Lowery also took part in the 1965 Selma Montgomery March at the request of Martin Luther King Jr. The Selma march was led by King from Selma, Alabama to the steps of Montgomery, Alabama’s capitol. The march was held as a campaign for African-Americans’ extension of voting rights and the killing of civil rights protester Jimmie Lee Jackson by a state trooper. The march took 5 days and covered the distance of 54 miles.
In 1959, along with other civil rights leaders, Lowery suffered the seizure of his properties. It was taken as part of a published defamatory statement lawsuit settlement. The lawsuit was filed by a Montgomery commissioner because of a newspaper article criticizing the city’s police. However, the United States Supreme Court overturned this case in 1964 when they made an appeal.
Lowery also spent a number of times behind bars due to his advocacies. Notable among these is his 1984 protest of Apartheid in Africa at Washington D.C. for the Free Africa movement. The other one being the protest of environmental racism in North Carolina.
He has also shown support for the LGBTQ community, backing their civil rights and advocated same-sex marriage in 2012.
The Multi-Awarded Leader
Throughout his life, Lowery was famously known as the “dean of the civil rights movement”. It was due to his active involvement in the betterment of the African-American community.
In 1997, he was awarded the Lifetime Achievement Award presented by the NAACP.
He received a number of prestigious awards such as the National Urban League’s Whitney M. Young Jr. Award. This award is given to people who have exerted efforts for the development of low-income and rural backgrounds. He was also awarded the Martin Luther King Jr. Center Peace Award in 2004. He received the award for the same efforts he exerted as a civic leader and involvement for cultural change.

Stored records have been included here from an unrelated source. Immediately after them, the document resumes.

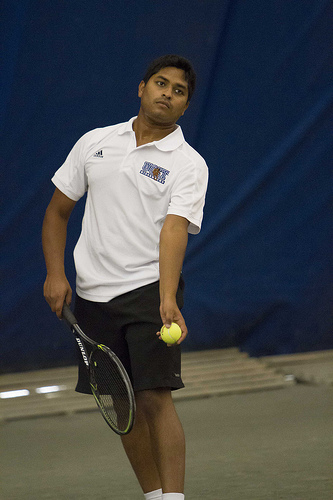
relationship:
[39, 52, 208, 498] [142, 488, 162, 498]
man wearing sock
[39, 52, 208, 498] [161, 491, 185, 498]
man wearing sock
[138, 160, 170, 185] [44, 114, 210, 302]
logo on shirt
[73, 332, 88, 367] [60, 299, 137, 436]
brand on racket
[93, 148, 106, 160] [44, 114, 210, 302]
logo on shirt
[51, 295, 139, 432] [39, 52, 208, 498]
racquet on man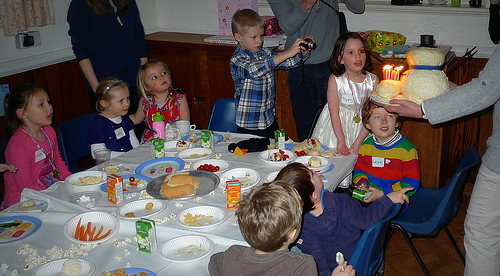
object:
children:
[88, 75, 145, 163]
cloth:
[0, 129, 359, 276]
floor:
[380, 180, 475, 276]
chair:
[382, 148, 481, 276]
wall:
[154, 0, 222, 36]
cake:
[369, 35, 478, 108]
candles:
[392, 66, 396, 81]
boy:
[227, 8, 317, 140]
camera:
[299, 38, 318, 52]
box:
[134, 217, 157, 253]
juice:
[133, 218, 159, 254]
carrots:
[97, 229, 112, 241]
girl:
[0, 82, 74, 210]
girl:
[136, 58, 191, 160]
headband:
[98, 78, 125, 100]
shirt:
[228, 42, 313, 131]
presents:
[364, 29, 408, 55]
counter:
[135, 29, 238, 130]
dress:
[307, 70, 383, 148]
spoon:
[334, 250, 346, 272]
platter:
[367, 93, 407, 110]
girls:
[311, 31, 379, 157]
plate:
[174, 205, 230, 230]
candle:
[382, 65, 387, 80]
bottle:
[150, 111, 166, 143]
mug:
[174, 120, 197, 134]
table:
[0, 129, 359, 275]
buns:
[159, 170, 199, 201]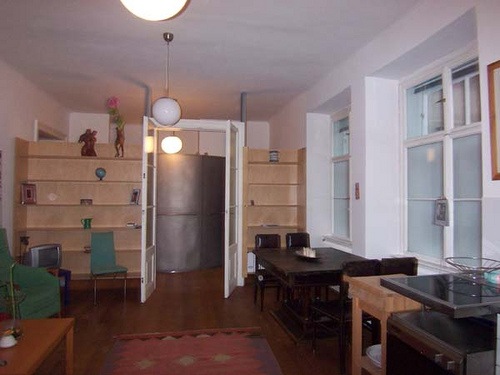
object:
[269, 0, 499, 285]
wall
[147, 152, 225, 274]
silver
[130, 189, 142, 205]
picture frame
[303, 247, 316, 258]
candles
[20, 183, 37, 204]
picture frame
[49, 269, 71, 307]
table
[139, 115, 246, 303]
doors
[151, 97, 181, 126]
light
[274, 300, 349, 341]
dark rug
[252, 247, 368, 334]
diningroom table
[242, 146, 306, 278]
shelf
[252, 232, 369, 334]
table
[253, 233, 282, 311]
chair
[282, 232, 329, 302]
chair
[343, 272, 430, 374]
chair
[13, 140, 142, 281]
bookcase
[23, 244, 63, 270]
television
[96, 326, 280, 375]
rug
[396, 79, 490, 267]
door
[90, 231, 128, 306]
chair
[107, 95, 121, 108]
flower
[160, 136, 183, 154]
globe light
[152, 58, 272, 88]
ceiling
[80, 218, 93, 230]
pitcher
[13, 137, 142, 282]
shelf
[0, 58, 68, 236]
wall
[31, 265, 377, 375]
floor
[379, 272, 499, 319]
counter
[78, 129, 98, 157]
sculpture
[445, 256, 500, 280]
basket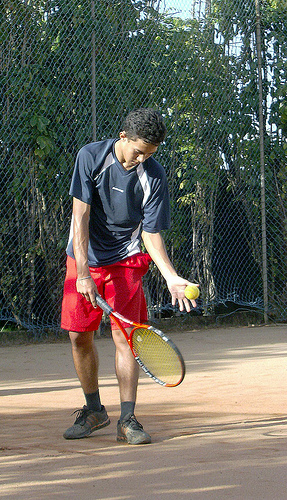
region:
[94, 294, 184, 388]
black and orange tennis racquet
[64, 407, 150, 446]
black and orange sneakers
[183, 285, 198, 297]
yellow tennis ball in hand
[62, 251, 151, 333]
red cotton tennis shorts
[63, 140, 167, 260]
blue and grey tee shirt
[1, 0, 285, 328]
grey metal chain link fence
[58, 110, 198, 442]
man playing tennis match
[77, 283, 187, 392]
tennis racquet in hand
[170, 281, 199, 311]
tennis ball in hand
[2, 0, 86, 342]
tree with green leaves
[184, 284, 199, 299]
Yellow tennis ball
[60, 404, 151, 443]
Black and orange pair of tennis shoes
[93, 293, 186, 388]
Black and orange tennis racket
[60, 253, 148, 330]
Red pair of shorts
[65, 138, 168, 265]
Black and white t shirt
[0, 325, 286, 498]
Tan tennis court ground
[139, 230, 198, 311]
Man's arm holding a tennis ball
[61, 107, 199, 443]
Man preparing to serve a tennis ball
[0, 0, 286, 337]
Chain link fence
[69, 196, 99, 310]
Man's arm holding a tennis racket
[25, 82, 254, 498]
a boy playing tennis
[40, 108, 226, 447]
a boy holding a racket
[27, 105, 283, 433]
a boy holding a tennis racket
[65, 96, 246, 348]
a boy holding a yellow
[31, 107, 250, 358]
a man holding a tennis ball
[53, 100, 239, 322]
a man holding a yellow tennis ball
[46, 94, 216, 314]
a man with black hair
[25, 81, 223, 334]
a man in shirt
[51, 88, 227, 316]
a man wearing a black shirt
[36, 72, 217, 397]
a man wearing shorts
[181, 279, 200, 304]
A small yellow tennis ball.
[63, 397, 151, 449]
A mans' tennis shoes and gray socks.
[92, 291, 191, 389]
A tennis racket in mid swing.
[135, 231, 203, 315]
A hand throwing a tennis ball.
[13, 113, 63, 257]
A tree behind a fence.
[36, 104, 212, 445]
A man playing tennis.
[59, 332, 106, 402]
A mans' hairy leg.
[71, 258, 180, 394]
A man holding a tennis racket.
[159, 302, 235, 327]
A broken metal fence.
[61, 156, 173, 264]
A gray and white tee shirt.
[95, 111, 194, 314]
tennis player holding a ball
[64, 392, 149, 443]
tennis player's black shoes and black socks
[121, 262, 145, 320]
red shorts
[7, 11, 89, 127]
trees behind a chain link fence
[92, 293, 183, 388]
tennis racket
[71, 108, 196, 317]
man looking down toward a tennis ball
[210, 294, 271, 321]
opening in the bottom of the chain link fence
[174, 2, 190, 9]
blue sky behind the fence and trees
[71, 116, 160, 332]
man wearing a blue shirt and red shorts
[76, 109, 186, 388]
man holding a tennis racket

Subsequently, he was credited on Martin Luther King Jr.’s National Historic Site at the International Civil Rights Walk of Fame in Atlanta, Georgia. African-American cultural magazine Ebony has also listed Lowery as one of the greatest black preachers in history.
Birmingham Civil Rights Institute also presented Lowery the Fred L. Shuttleworth Human Rights Award in 2009.
Lowery also had the pleasure of overseeing the benediction of 44th US President Barack Obama’s inauguration on January 20, 2009. Obama made history as the first Black man to ever assume the highest seat in the White House.
On August 12, 2009, Lowery was awarded by President Obama the Presidential Medal of Freedom. This medal is the highest civilian award bestowed upon by the president of the United States.
In his honor, the city of Atlanta renamed Ashby Street and dedicated it under his name: Joseph Lowery Boulevard. The Joseph E. Lowery Institute for Justice and Human Rights was established by Clark Atlanta University in his honor back in 2001.
The Civic Leader At Present
Late January of 2010, he suffered from respiratory problems and was admitted to Emory University Hospital. Two weeks after his admission to Emory University Hospital, he was discharged and diagnosed with a pulmonary embolism.
Lowery experienced a hip fracture from falling in a hotel in Santa Barbara, California on December 7, 2014.
Lowery has retired from his civic duties and religious commitments back in 1992 but he still continues to stand against issues on people’s rights and social justice.